TO-DO ITEM
In the data that follows, count each line with the string "инвалидностью"; the reply is the number only.
+ + + + + + +
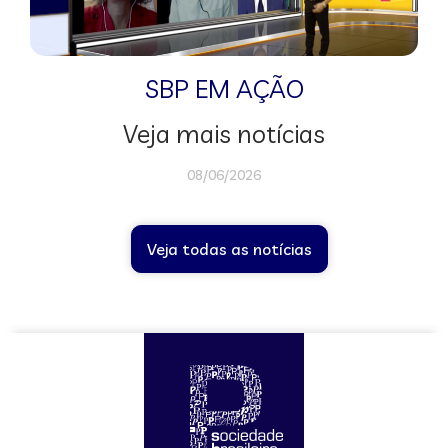
SBP EM AÇÃO
Veja mais notícias
08/06/2026
Veja todas as notícias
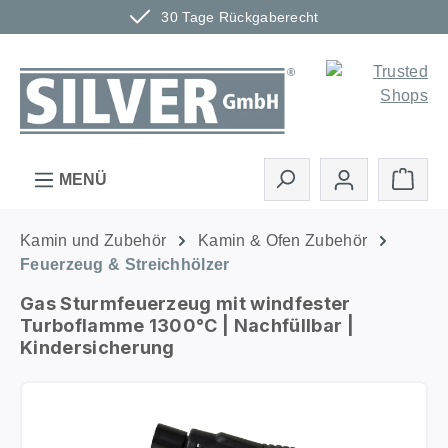
30 Tage Rückgaberecht
Zum Hauptinhalt springen
Ware
MENÜ
Kamin und Zubehör
Kamin & Ofen Zubehör
Feuerzeug & Streichhölzer
Gas Sturmfeuerzeug mit windfester
Turboflamme 1300°C | Nachfüllbar |
Kindersicherung
Bildergalerie überspringen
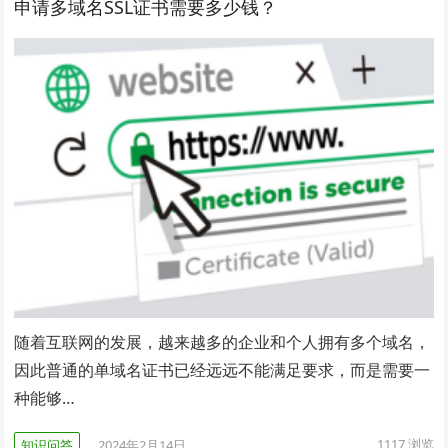
申请多域名SSL证书需要多少钱？
随着互联网的发展，越来越多的企业和个人拥有多个域名，
因此普通的单域名证书已经远远不能满足要求，而是需要一
种能够…
1117
浏览
知识问答
2024年2月14日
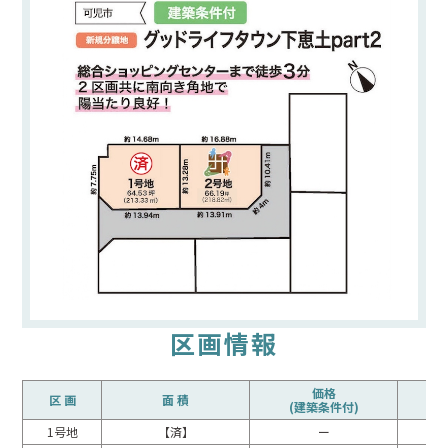
区画情報
価格
区 画
面 積
(建築条件付)
(
1号地
【済】
ー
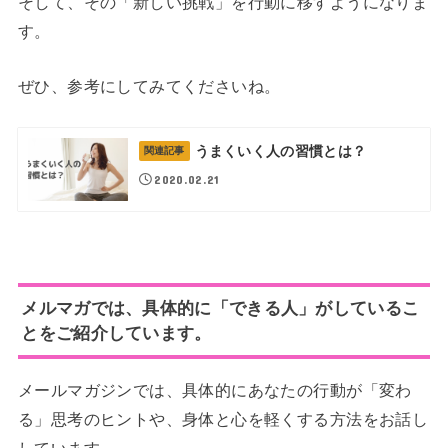
そして、その「新しい挑戦」を行動に移すようになりま
す。
ぜひ、参考にしてみてくださいね。
うまくいく人の習慣とは？
関連記事
2020.02.21
メルマガでは、具体的に「できる人」がしているこ
とをご紹介しています。
メールマガジンでは、具体的にあなたの行動が「変わ
る」思考のヒントや、身体と心を軽くする方法をお話し
しています。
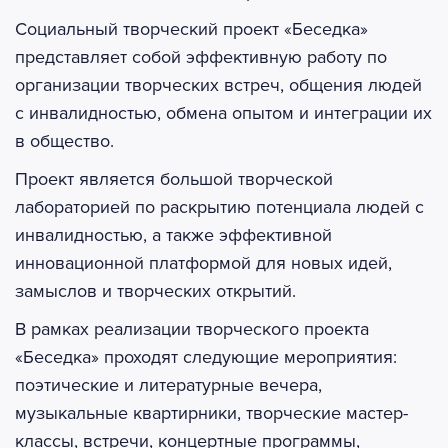
Социальный творческий проект «Беседка»
представляет собой эффективную работу по
организации творческих встреч, общения людей
с инвалидностью, обмена опытом и интеграции их
в общество.
Проект является большой творческой
лабораторией по раскрытию потенциала людей с
инвалидностью, а также эффективной
инновационной платформой для новых идей,
замыслов и творческих открытий.
В рамках реализации творческого проекта
«Беседка» проходят следующие мероприятия:
поэтические и литературные вечера,
музыкальные квартирники, творческие мастер-
классы, встречи, концертные программы,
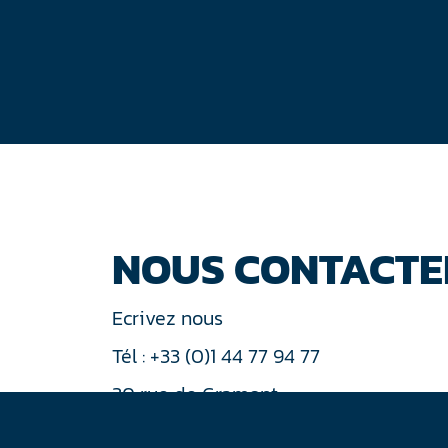
NOUS CONTACTE
Ecrivez nous
Tél : +33 (0)1 44 77 94 77
30 rue de Gramont
75002 Paris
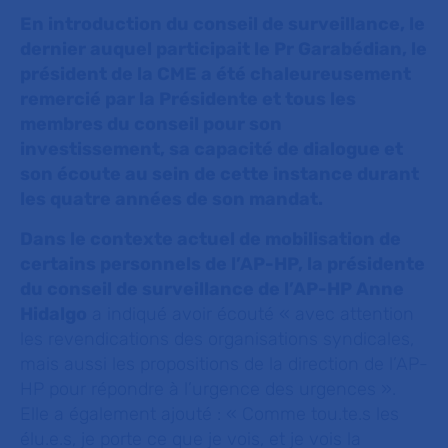
En introduction du conseil de surveillance, le
dernier auquel participait le Pr Garabédian, le
président de la CME a été chaleureusement
remercié par la Présidente et tous les
membres du conseil pour son
investissement, sa capacité de dialogue et
son écoute au sein de cette instance durant
les quatre années de son mandat.
Dans le contexte actuel de mobilisation de
certains personnels de l’AP-HP, la présidente
du conseil de surveillance de l’AP-HP Anne
Hidalgo
a indiqué avoir écouté « avec attention
les revendications des organisations syndicales,
mais aussi les propositions de la direction de l’AP-
HP pour répondre à l’urgence des urgences ».
Elle a également ajouté : « Comme tou.te.s les
élu.e.s, je porte ce que je vois, et je vois la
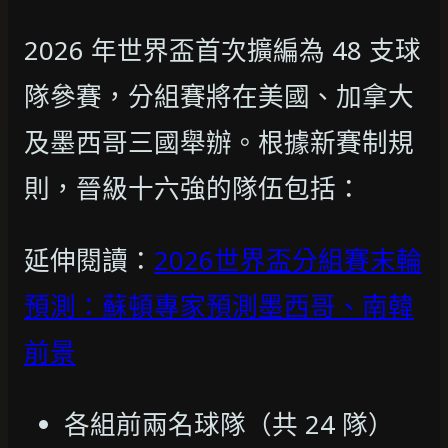
2026 年世界盃首次擴編為 48 支球
隊參賽，分組賽將在美國、加拿大
及墨西哥三國舉辦。根據新賽制規
則，晉級十六強的隊伍包括：
延伸閱讀：
2026世界盃分組賽末輪
預測：蘇頓專家預測墨西哥、南韓
前景
各組前兩名球隊（共 24 隊）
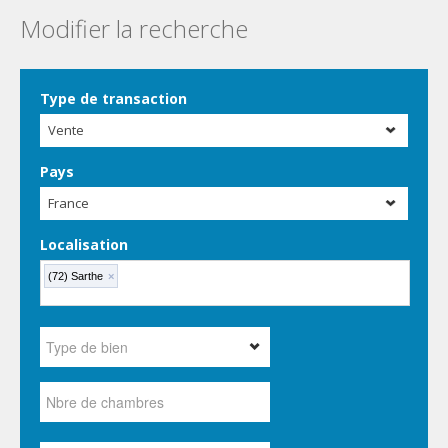
Modifier la recherche
Type de transaction
Vente
Pays
France
Localisation
(72) Sarthe
×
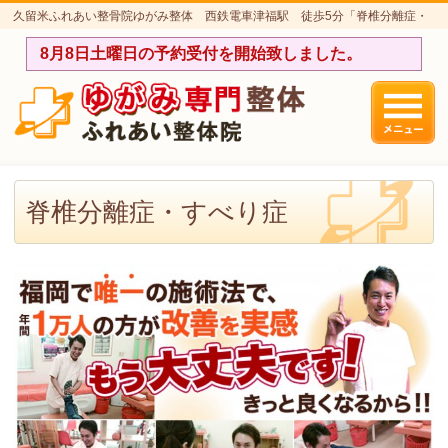
久留米ふれあい整骨院ゆがみ整体 西鉄電車津福駅 徒歩5分「脊椎分離症・
すべり症」のページです。
8月8日土曜日の予約受付を開始致しました。
脊椎分離症・すべり症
+ + + + + + +
RESPONSE TO THIS EXERCISE
2